_Task item_:
Using the records below, count the lines containing "instance" and give only the total.

Raw data START

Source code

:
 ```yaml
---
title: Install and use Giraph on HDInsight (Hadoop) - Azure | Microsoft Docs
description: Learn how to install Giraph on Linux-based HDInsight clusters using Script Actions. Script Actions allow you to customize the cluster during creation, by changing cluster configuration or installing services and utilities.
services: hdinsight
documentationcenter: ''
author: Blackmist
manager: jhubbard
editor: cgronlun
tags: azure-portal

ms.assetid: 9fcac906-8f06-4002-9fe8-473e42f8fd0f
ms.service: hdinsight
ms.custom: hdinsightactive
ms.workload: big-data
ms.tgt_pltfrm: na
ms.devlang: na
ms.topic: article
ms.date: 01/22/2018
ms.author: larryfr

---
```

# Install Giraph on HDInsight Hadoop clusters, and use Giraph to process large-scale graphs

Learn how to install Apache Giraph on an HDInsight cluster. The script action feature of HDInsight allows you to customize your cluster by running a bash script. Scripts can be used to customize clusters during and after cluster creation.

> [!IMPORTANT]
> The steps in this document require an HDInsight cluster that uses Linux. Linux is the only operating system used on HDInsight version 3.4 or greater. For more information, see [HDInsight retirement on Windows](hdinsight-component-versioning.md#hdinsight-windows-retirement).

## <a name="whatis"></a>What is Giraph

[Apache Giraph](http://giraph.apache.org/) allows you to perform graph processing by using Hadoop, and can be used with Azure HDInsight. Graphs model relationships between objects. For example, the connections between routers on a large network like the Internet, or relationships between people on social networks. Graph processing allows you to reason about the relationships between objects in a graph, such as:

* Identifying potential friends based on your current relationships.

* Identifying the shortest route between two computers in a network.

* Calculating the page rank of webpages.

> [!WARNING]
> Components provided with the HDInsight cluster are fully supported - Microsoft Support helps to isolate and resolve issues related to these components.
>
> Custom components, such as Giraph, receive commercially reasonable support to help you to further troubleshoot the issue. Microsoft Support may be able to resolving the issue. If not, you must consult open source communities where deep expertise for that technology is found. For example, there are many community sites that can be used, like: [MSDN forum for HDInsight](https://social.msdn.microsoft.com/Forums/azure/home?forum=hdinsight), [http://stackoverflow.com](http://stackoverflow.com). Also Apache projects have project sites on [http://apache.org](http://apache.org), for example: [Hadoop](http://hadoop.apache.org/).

Raw data END
Raw data START

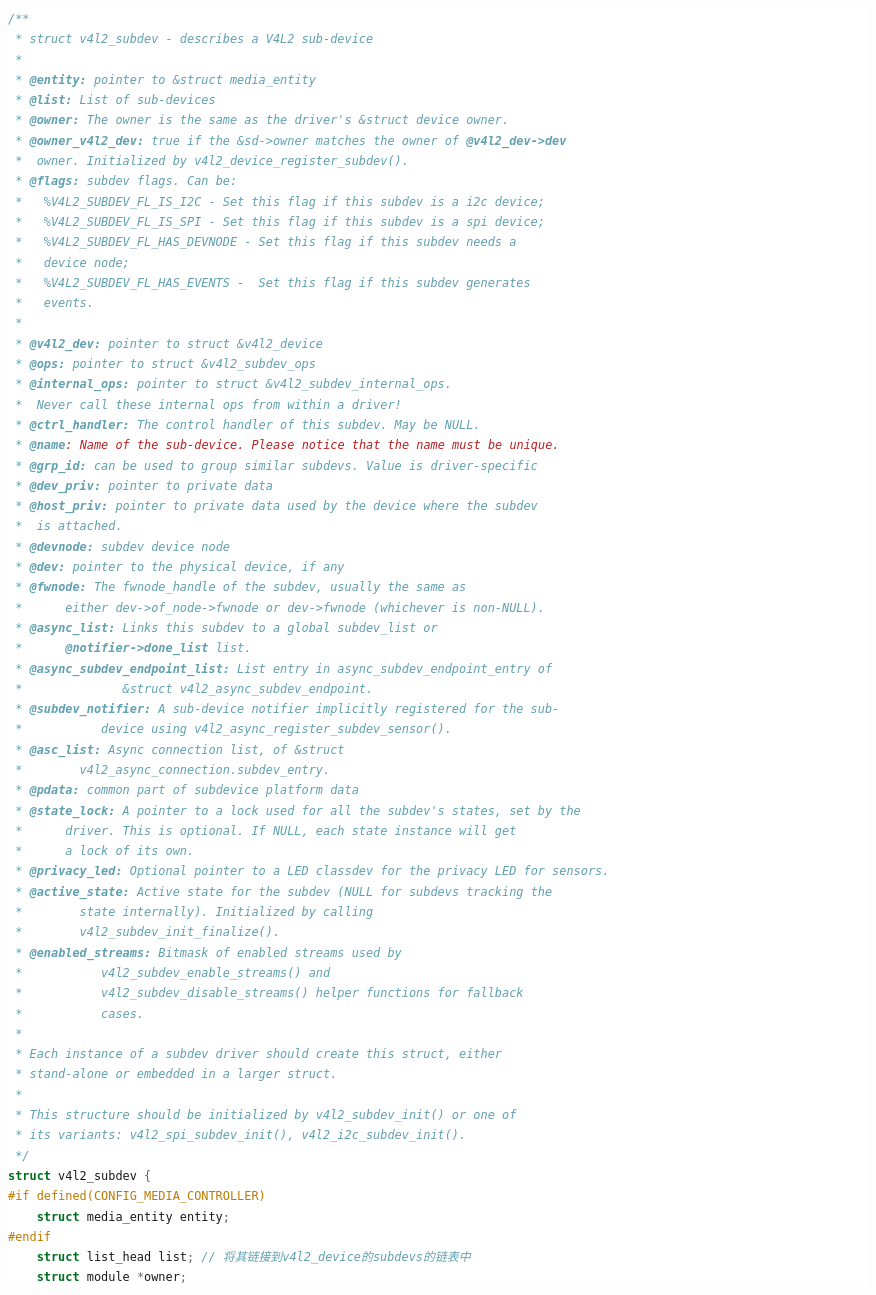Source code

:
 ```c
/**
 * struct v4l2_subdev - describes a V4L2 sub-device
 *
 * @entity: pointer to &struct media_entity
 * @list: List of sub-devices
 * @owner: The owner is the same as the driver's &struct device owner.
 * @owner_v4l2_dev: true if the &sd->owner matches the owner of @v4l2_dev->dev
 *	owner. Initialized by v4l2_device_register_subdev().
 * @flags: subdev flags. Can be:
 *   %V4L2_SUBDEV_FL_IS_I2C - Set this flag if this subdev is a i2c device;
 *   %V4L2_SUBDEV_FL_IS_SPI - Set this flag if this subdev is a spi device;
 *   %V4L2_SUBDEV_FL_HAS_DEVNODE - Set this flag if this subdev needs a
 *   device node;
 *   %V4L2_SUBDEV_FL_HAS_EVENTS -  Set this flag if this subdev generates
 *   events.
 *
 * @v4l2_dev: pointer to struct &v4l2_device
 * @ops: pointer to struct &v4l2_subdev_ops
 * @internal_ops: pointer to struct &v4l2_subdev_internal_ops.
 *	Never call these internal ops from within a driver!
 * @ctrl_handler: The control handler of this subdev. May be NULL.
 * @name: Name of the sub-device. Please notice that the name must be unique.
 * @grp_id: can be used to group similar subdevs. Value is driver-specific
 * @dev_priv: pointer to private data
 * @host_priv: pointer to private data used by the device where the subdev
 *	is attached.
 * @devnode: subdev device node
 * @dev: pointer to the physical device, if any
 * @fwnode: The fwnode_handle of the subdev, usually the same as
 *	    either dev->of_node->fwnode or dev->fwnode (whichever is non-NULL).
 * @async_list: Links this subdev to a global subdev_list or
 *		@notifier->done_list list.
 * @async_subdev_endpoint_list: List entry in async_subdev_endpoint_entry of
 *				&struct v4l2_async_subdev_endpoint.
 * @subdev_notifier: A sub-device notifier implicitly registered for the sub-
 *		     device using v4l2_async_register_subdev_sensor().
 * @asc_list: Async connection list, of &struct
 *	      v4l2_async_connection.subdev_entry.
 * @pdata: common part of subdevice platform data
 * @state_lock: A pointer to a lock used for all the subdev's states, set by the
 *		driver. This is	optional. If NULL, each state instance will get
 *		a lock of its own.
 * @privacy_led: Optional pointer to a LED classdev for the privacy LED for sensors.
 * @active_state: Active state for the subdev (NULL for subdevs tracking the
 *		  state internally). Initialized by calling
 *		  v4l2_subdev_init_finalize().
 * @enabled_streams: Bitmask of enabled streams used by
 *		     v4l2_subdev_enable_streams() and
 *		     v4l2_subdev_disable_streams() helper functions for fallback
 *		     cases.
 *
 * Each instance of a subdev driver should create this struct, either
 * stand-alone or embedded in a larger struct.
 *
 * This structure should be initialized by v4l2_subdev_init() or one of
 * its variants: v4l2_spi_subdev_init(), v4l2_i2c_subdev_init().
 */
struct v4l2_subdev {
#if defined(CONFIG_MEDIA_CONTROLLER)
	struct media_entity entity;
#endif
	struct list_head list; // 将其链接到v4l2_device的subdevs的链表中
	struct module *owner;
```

Raw data END

_Written response_:
2